[ABOUT THIS TASK] An exact copy of all the data is needed, with every picture left out.

[MATERIAL PROVIDED]
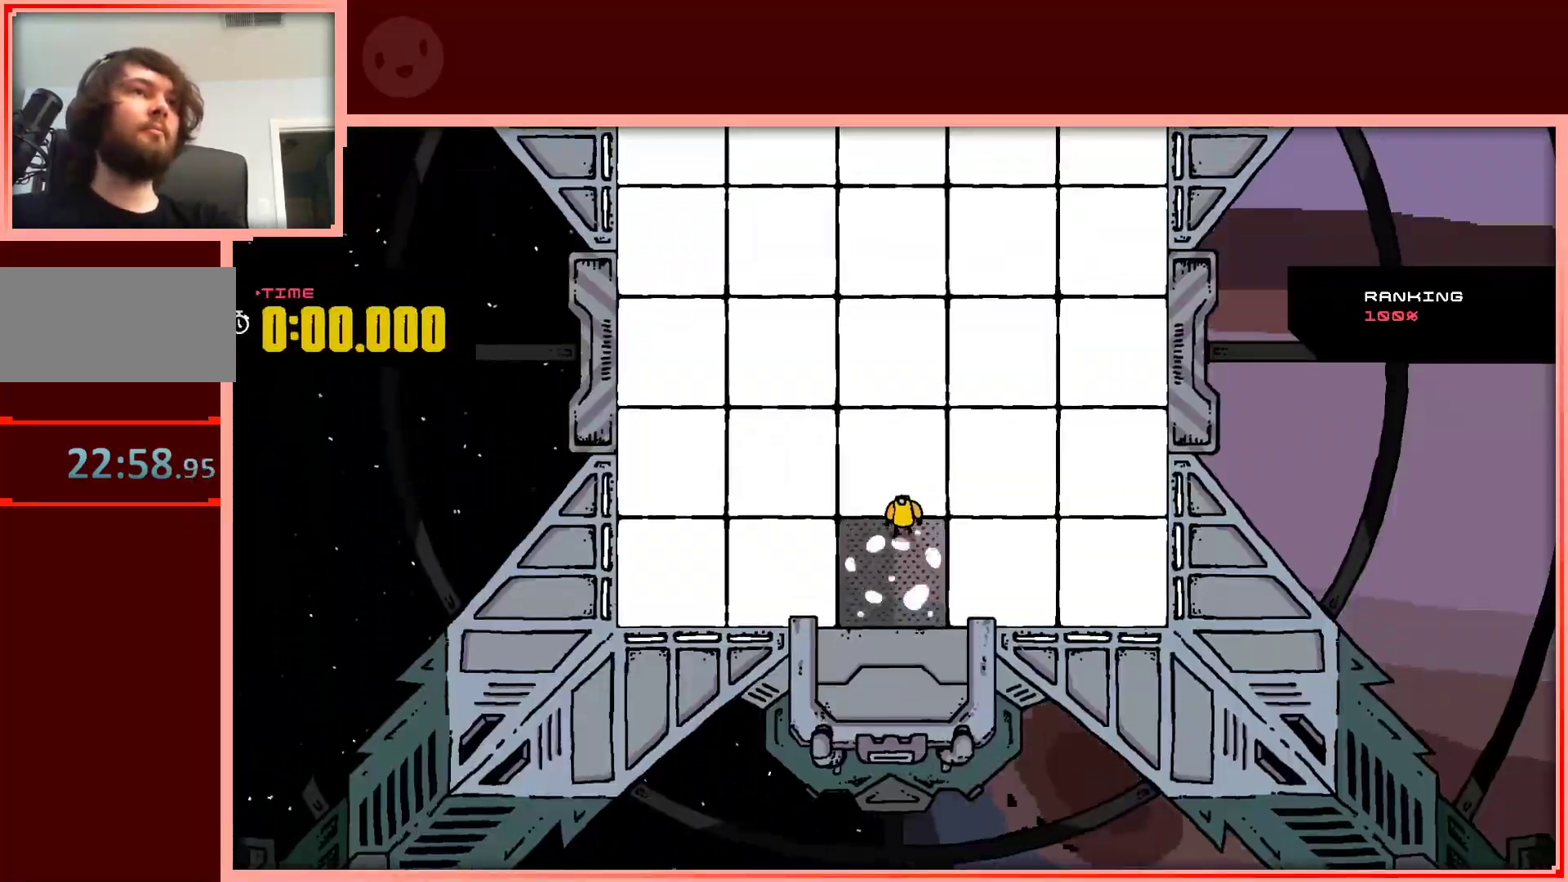
{"keys": ["down", "right"], "events": [[400, "down", "down"], [500, "right", "down"]]}
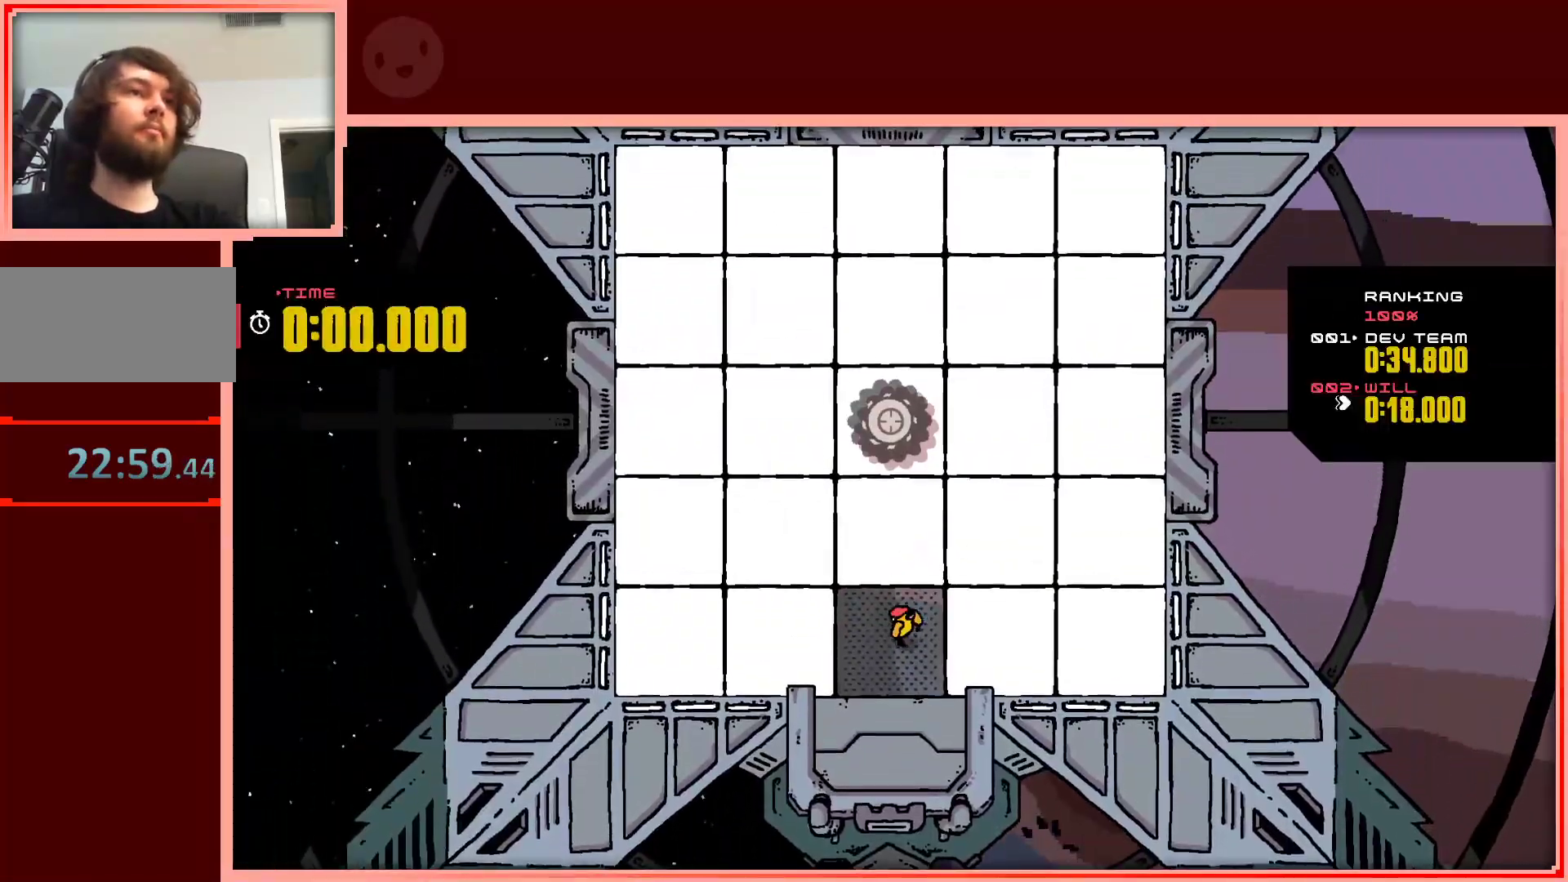
{"keys": ["right"], "events": [[50, "down", "up"]]}
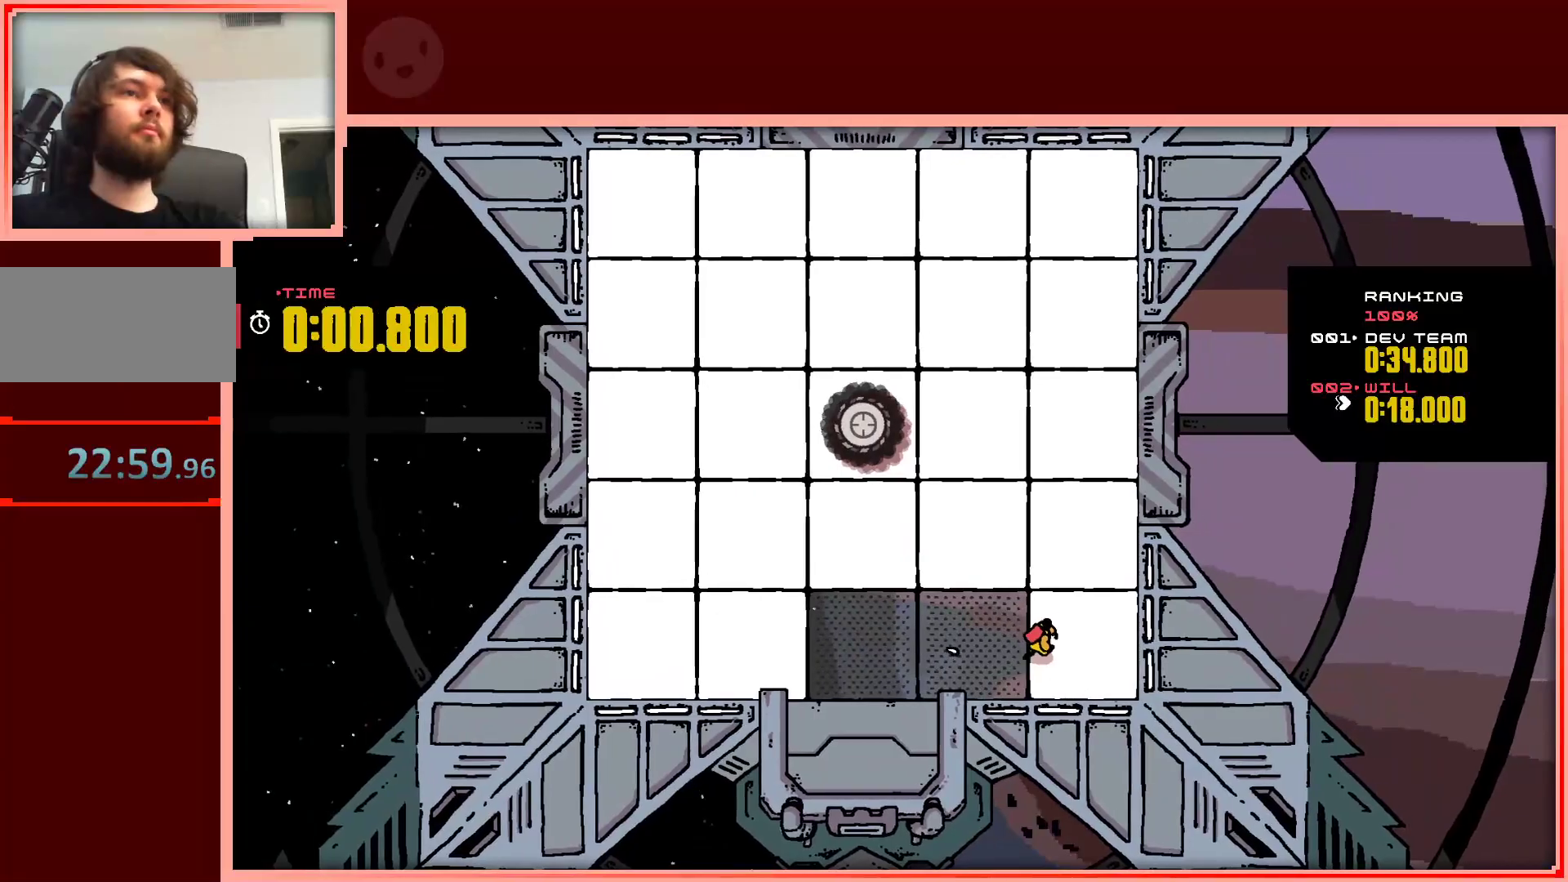
{"keys": ["left", "up"], "events": [[17, "up", "down"], [150, "right", "up"], [200, "left", "down"]]}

[EXPECTED ANSWER]
{"keys": ["down", "right"], "events": [[400, "down", "down"], [500, "right", "down"]]}
{"keys": ["right"], "events": [[50, "down", "up"]]}
{"keys": ["left", "up"], "events": [[17, "up", "down"], [150, "right", "up"], [200, "left", "down"]]}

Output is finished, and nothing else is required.